Forgive my disparaging tone, there are touches of genius present: Frank and Freddy’s slow deterioration into the undead while blood pools in their bodies, rigor mortis sets in and paramedics remain baffled as to why they can’t hear a heartbeat is fiendishly original, while the manner in which the “virus” is spread by the smoke from an incinerated ghoul at the morgue sparking a toxic storm which then soaks into the cemetery’s soil is also unique.

Furthermore, the special effects are outstandingly twisted and impressively meticulous for a mid-budget mid-80’s production. Of particular note is the reanimated upper-body of a skeletal old woman whose severed spinal cord keeps flailing around the table and the infamous “Tarman” zombie who crawled out of the catalytic barrel and shambles about as if he is about to break in two.

However, this just isn’t the film I was expecting and it doesn’t hold a candle to even the weakest of Romero’s series. Loud, brash, crude and down-right peculiar, Return desperately wants to be laughed at, with the display butterflies and anatomy-demonstration “split dogs” in the supply warehouse also coming back to life. This kind of out-and-out wackiness may suit a post-pub audience who are looking for something stoopidly fun and brain-dead, but it just infuriated me that nothing was taken seriously while people were killed and the world went to hell.

I mean, what was the purpose of the opening title card declaring that everything on-screen really happened, when the filmmakers purposefully went for a luridly inauthentic slapstick tone? They even allude, in the opening scene, to the “writer” of Night of the Living Dead (but fail to mention him by name) when they knew there were two of them – or were they just being facetious about Russo’s often whitewashed involvement?

Further attempts to set this film apart see great – and, in my opinion, unfavourable – amendments to Night’s zombie lore… these zombies aren’t flesh-eaters, they feast on brains to overcome the pain of their death. Furthermore, they have overcome their rigor mortis and can run for their lunch, while only complete obliteration – rather than simply destroying the brain (“But it worked in the film!” Freddy cries when even beheading won’t do the trick) – will stop their inexorable pursuit for “Brains… More brains!”

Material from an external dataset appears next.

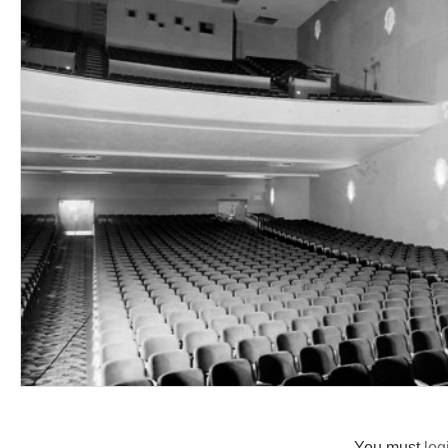
You must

Finally (and worst of all), these ghouls can talk!! This instantly diminishes the terror of the situation as it often feels like they are stepping out of character of the brain-dead, inhuman “other” – such as when the tactical zombies set up an ambush to ensnare more paramedics by radioing through the command “Send more brains!”, while the animatronic “half-corpse” is happy to hold an entire conversation with her human prey to provide a handy insight into the mind of the living dead!!

 

What also gnaws at me slightly is Russo’s repeated admissions in the interviews and documentaries present on the well-stocked 2012 “Limited Special Edition” Blu-ray that he and Romero never fell out and they are still friends despite the rivalry and legal wrangles which arose following their Night together. Yet Russo still finds extreme delight in Return’s initial box office triumph over Day of the Dead some 28 years earlier as if this somehow makes him victorious! He can deny it all he wants, but he just comes off as bitter that Romero got all the glory, without realising that the final much rewritten Return scarcely resembles his original plot in the slightest.

IN SHORT: A bewilderingly cheesy tour-de-force which is all too happy to cannibalise its own genre, The Return of the Living Dead may have its own cult of admirers, but I’m not among the throng. Russo should have stuck with his original staid plot rather than allowing other scribes to go for cheap laughs… Superb SFX, though.